(Exercise materials Opens)
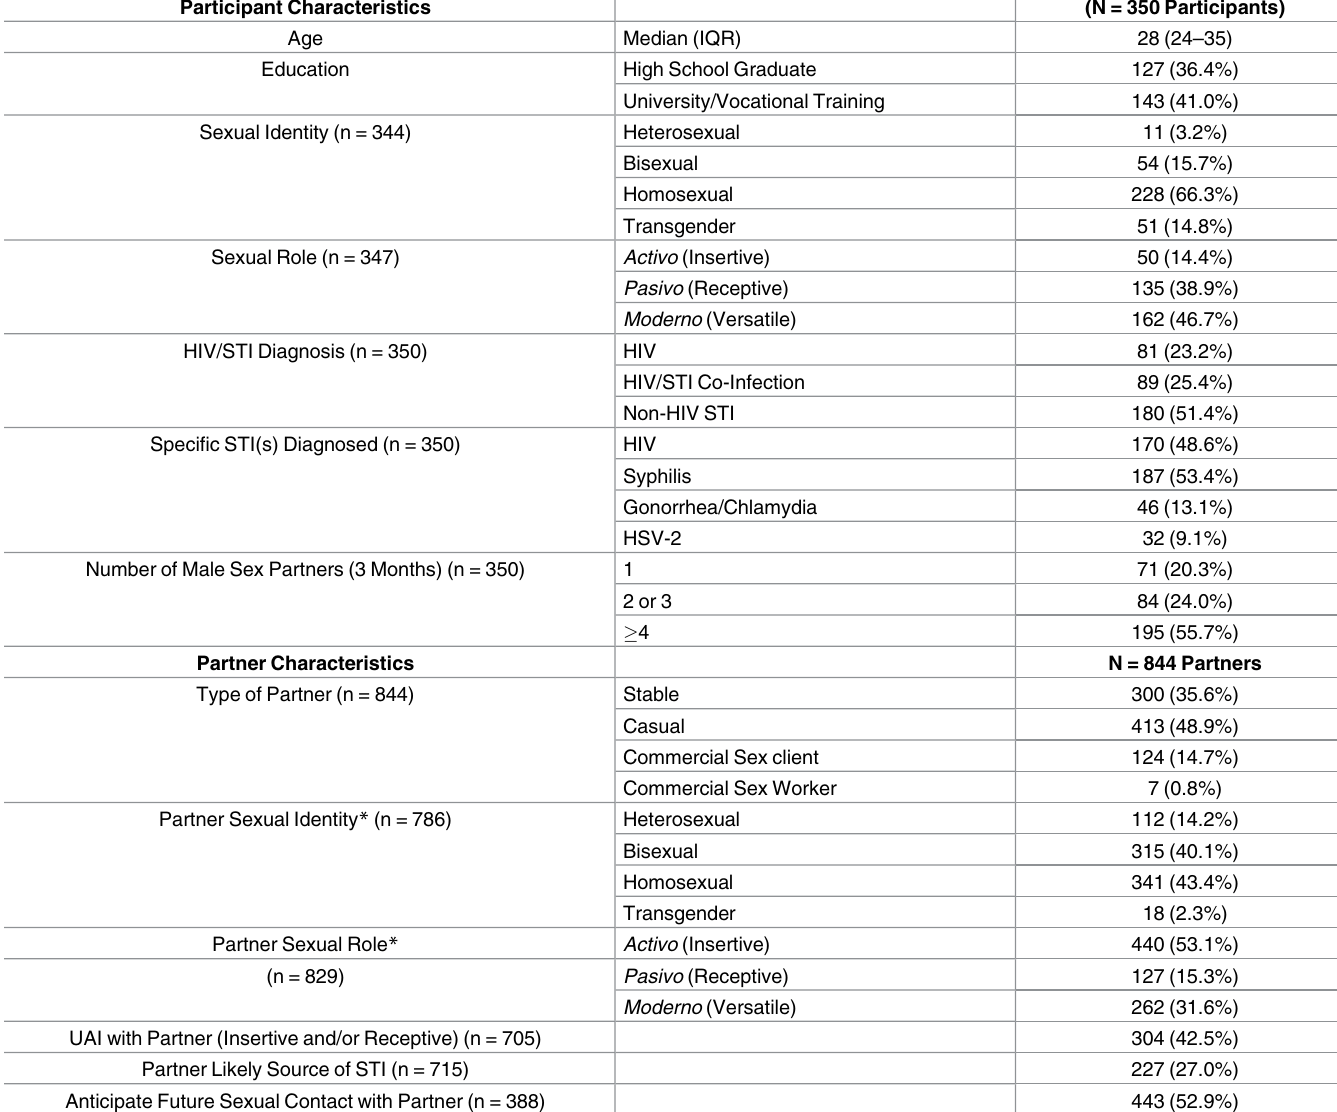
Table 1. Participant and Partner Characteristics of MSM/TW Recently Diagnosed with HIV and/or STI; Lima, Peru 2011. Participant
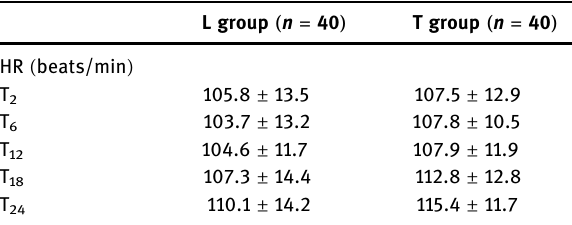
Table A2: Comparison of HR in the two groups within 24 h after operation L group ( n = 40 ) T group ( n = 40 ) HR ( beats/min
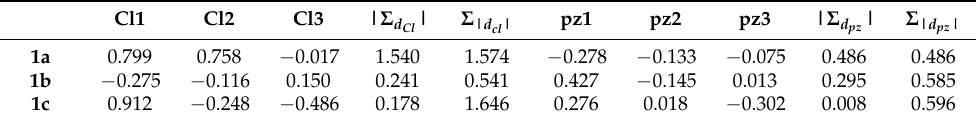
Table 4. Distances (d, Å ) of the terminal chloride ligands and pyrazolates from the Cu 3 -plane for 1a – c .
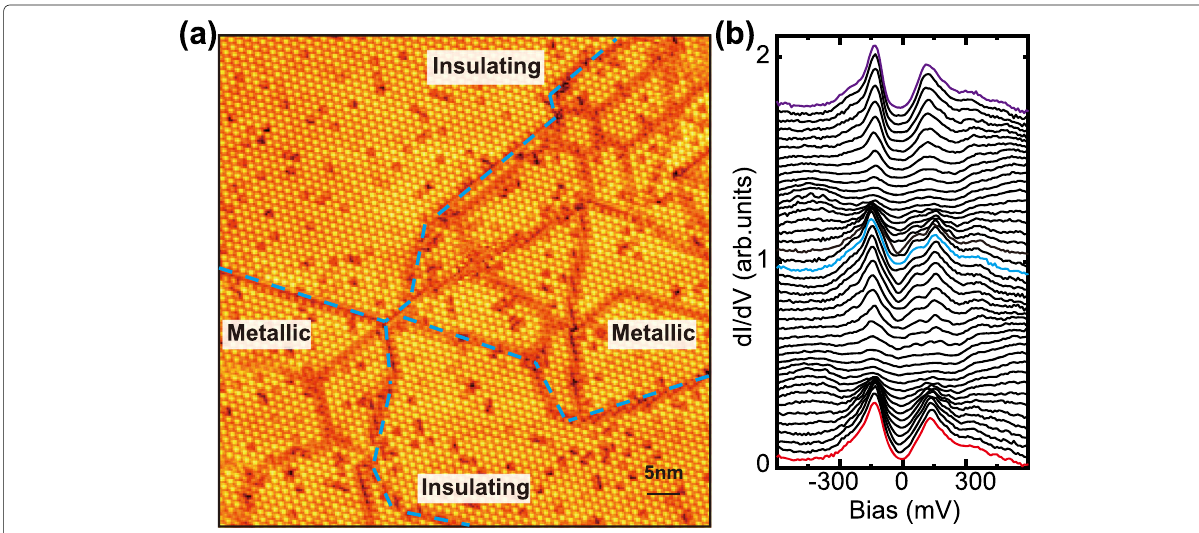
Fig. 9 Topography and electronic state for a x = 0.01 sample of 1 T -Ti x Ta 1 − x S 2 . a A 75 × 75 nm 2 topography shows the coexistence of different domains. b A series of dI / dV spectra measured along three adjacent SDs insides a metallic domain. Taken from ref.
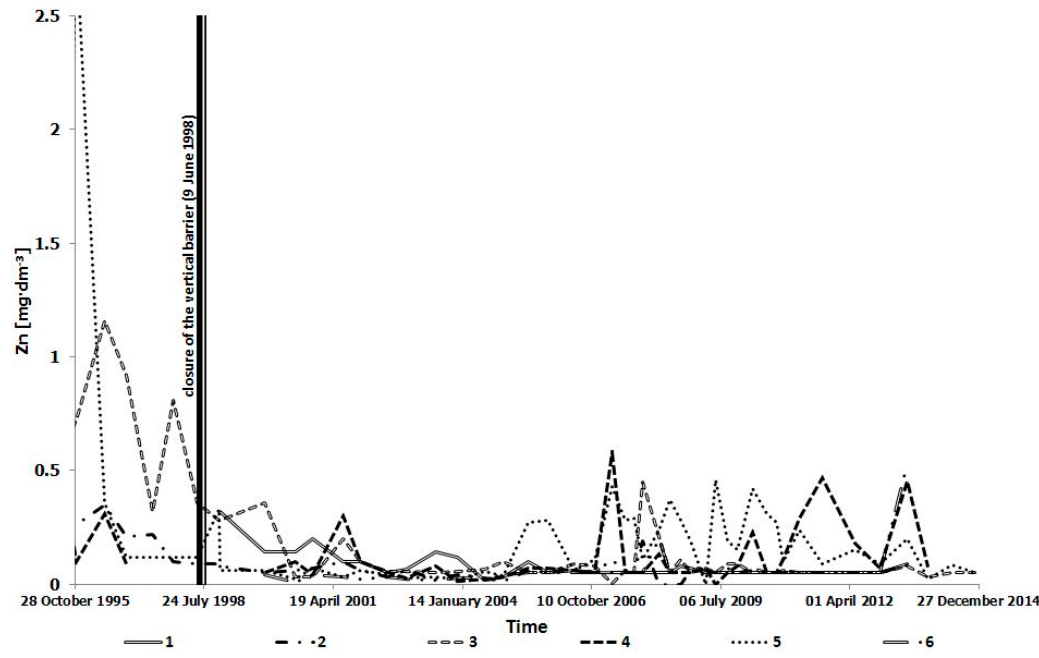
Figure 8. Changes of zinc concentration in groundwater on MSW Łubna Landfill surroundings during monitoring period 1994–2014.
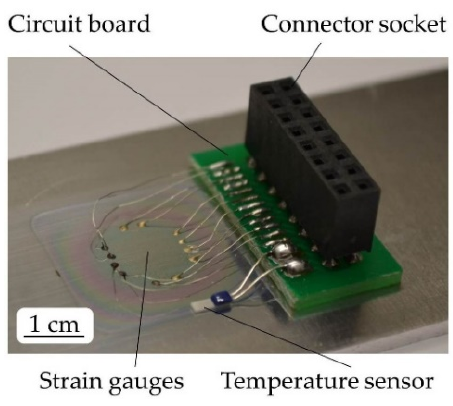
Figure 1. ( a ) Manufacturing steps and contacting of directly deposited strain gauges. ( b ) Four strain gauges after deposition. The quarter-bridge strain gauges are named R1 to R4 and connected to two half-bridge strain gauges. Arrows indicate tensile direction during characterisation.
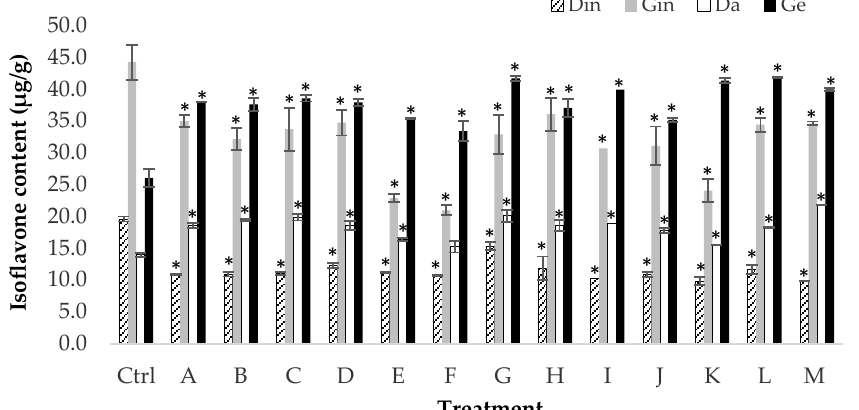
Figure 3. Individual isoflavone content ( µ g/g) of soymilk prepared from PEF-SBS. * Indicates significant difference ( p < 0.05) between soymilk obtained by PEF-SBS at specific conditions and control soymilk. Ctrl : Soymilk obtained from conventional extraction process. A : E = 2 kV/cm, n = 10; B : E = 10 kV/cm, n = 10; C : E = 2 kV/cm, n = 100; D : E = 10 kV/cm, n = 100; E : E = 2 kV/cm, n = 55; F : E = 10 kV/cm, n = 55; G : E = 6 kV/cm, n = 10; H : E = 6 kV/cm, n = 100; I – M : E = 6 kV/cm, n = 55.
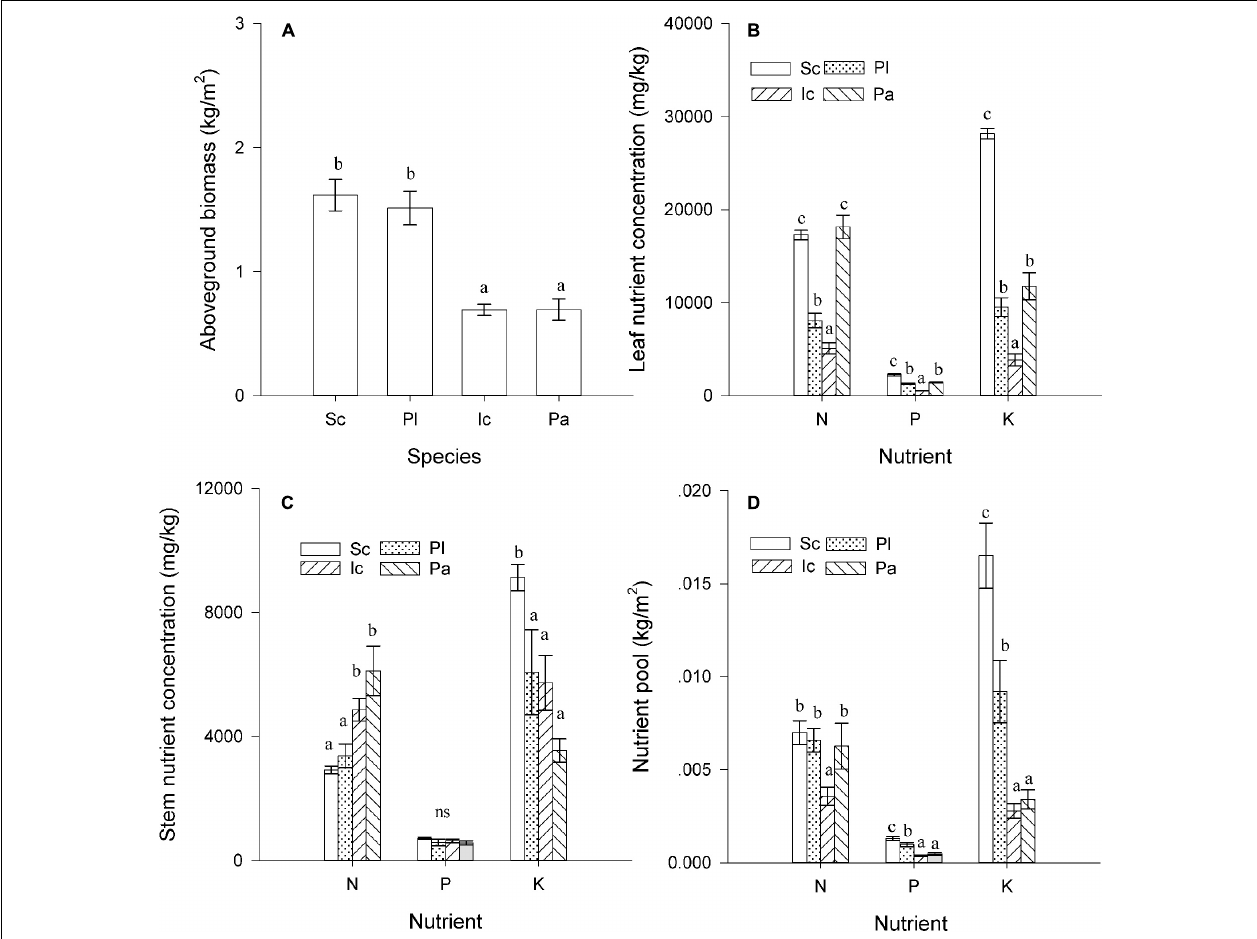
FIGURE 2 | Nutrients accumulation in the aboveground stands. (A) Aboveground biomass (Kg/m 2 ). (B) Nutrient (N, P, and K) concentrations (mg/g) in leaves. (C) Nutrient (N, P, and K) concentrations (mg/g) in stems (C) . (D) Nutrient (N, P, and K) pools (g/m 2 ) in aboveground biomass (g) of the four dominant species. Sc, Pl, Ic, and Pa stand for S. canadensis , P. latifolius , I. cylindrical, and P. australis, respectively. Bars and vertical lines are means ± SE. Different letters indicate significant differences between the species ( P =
(Exercise materials Closes)
§ Exercise: Return only the stretch above from the line containing "Table A2: Comparison" through the line containing "Figure 3. Individual", word for word and without pictures.

§ Response to the exercise:
Table A2: Comparison of HR in the two groups within 24 h after operation L group ( n = 40 ) T group ( n = 40 ) HR ( beats/min
Table 4. Distances (d, Å ) of the terminal chloride ligands and pyrazolates from the Cu 3 -plane for 1a – c .
Fig. 9 Topography and electronic state for a x = 0.01 sample of 1 T -Ti x Ta 1 − x S 2 . a A 75 × 75 nm 2 topography shows the coexistence of different domains. b A series of dI / dV spectra measured along three adjacent SDs insides a metallic domain. Taken from ref.
Figure 8. Changes of zinc concentration in groundwater on MSW Łubna Landfill surroundings during monitoring period 1994–2014.
Figure 1. ( a ) Manufacturing steps and contacting of directly deposited strain gauges. ( b ) Four strain gauges after deposition. The quarter-bridge strain gauges are named R1 to R4 and connected to two half-bridge strain gauges. Arrows indicate tensile direction during characterisation.
Figure 3. Individual isoflavone content ( µ g/g) of soymilk prepared from PEF-SBS. * Indicates significant difference ( p < 0.05) between soymilk obtained by PEF-SBS at specific conditions and control soymilk. Ctrl : Soymilk obtained from conventional extraction process. A : E = 2 kV/cm, n = 10; B : E = 10 kV/cm, n = 10; C : E = 2 kV/cm, n = 100; D : E = 10 kV/cm, n = 100; E : E = 2 kV/cm, n = 55; F : E = 10 kV/cm, n = 55; G : E = 6 kV/cm, n = 10; H : E = 6 kV/cm, n = 100; I – M : E = 6 kV/cm, n = 55.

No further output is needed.